ACTIVITY: Copy the following lines verbatim, starting with the line containing "Reading left to" and continuing through the line containing "iguana fox gorilla", both included.

INPUT MATERIAL:
----------

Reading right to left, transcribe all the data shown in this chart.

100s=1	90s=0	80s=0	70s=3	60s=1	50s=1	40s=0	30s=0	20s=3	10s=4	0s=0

----------

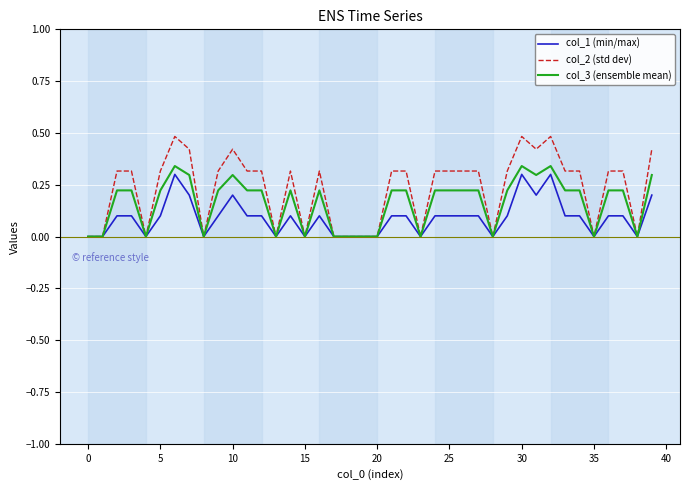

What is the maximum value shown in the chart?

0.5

----------

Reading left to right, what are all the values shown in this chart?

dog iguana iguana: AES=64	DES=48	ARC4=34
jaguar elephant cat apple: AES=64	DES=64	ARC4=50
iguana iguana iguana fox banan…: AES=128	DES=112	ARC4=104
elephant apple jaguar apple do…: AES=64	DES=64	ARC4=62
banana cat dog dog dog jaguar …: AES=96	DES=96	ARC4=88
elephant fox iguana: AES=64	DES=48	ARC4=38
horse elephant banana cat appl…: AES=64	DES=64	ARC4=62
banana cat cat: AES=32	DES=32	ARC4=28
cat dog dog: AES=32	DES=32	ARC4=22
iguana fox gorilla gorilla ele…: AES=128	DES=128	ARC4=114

----------

RESULT OF THIS EXERCISE:
Reading left to right, what are all the values shown in this chart?

dog iguana iguana: AES=64	DES=48	ARC4=34
jaguar elephant cat apple: AES=64	DES=64	ARC4=50
iguana iguana iguana fox banan…: AES=128	DES=112	ARC4=104
elephant apple jaguar apple do…: AES=64	DES=64	ARC4=62
banana cat dog dog dog jaguar …: AES=96	DES=96	ARC4=88
elephant fox iguana: AES=64	DES=48	ARC4=38
horse elephant banana cat appl…: AES=64	DES=64	ARC4=62
banana cat cat: AES=32	DES=32	ARC4=28
cat dog dog: AES=32	DES=32	ARC4=22
iguana fox gorilla gorilla ele…: AES=128	DES=128	ARC4=114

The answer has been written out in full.